Create the following vector of sequences; use the function you created in (1) and a for
loop to print the type of each element in the vector sequences
:
sequences = c("ttgaatgccttacaactgatcattacacaggcggcatgaagcaaaaatatactgtgaaccaatgcaggcg", "gauuauuccccacaaagggagugggauuaggagcugcaucauuuacaagagcagaauguuucaaaugcau", "gaaagcaagaaaaggcaggcgaggaagggaagaagggggggaaacc", "guuuccuacaguauuugaugagaaugagaguuuacuccuggaagauaauauuagaauguuuacaacugcaccugaucagguggauaaggaagaugaagacu", "gauaaggaagaugaagacuuucaggaaucuaauaaaaugcacuccaugaauggauucauguaugggaaucagccggguc")
Use the function you created in (1) and sapply()

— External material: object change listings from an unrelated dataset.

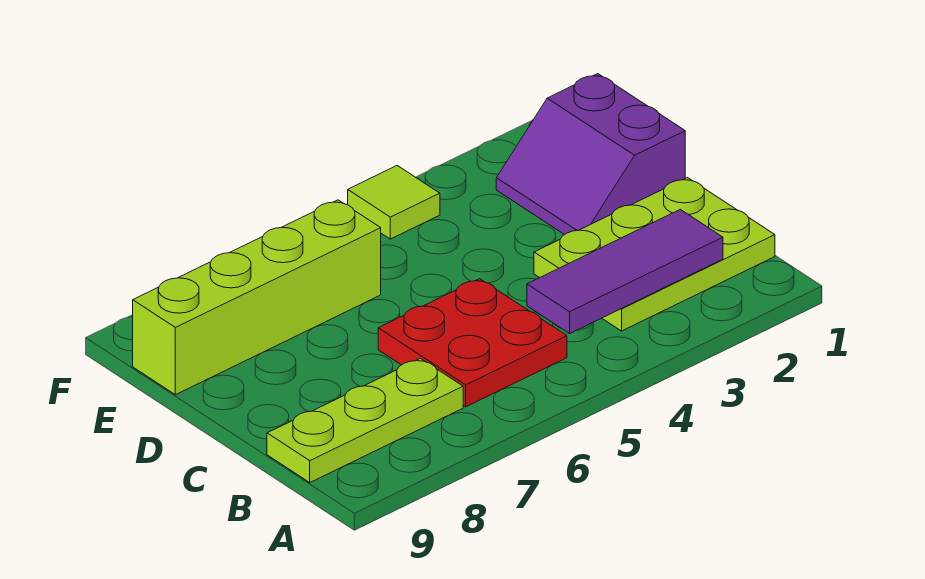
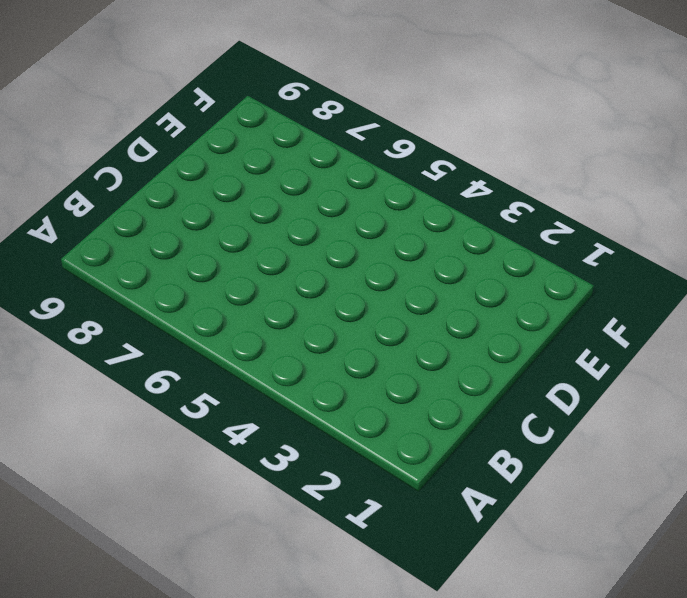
none -> lime plate B1:C3 level 1
none -> red plate B5:C6 level 1

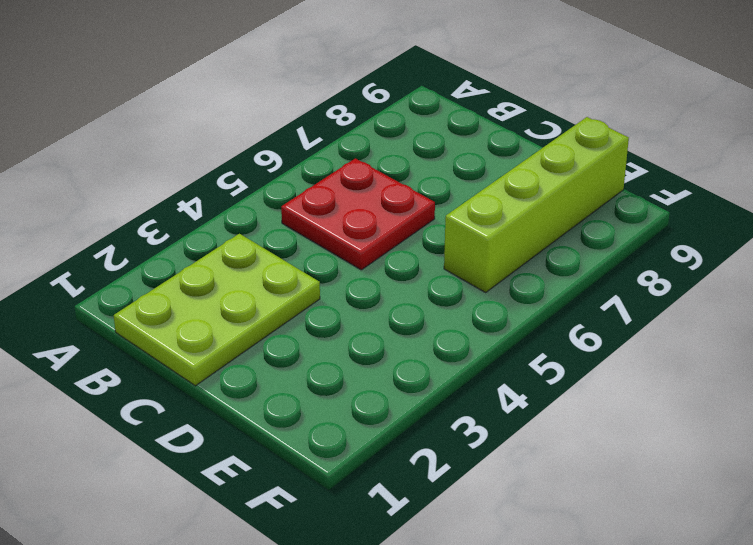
none -> lime plate B7:B9 level 1
none -> purple slope D1:E2 level 1 top 1

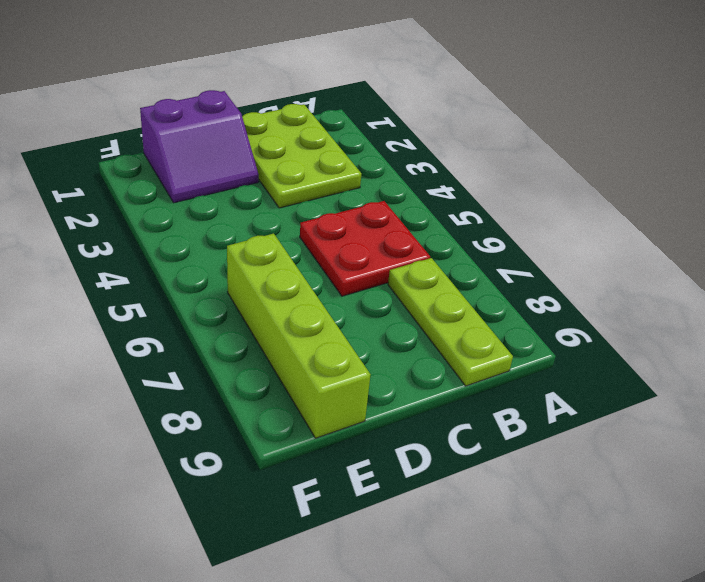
none -> lime tile F4 level 1
none -> purple tile B2:B4 level 2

to print the type of the sequences in the vector sequences
that you created in (2).
Explain what is the main difference between a for
loop and an sapply
function; elaborate.
Optional: For a little extra challenge make your function work with both upper and lower case letters, or even strings with mixed capitalization.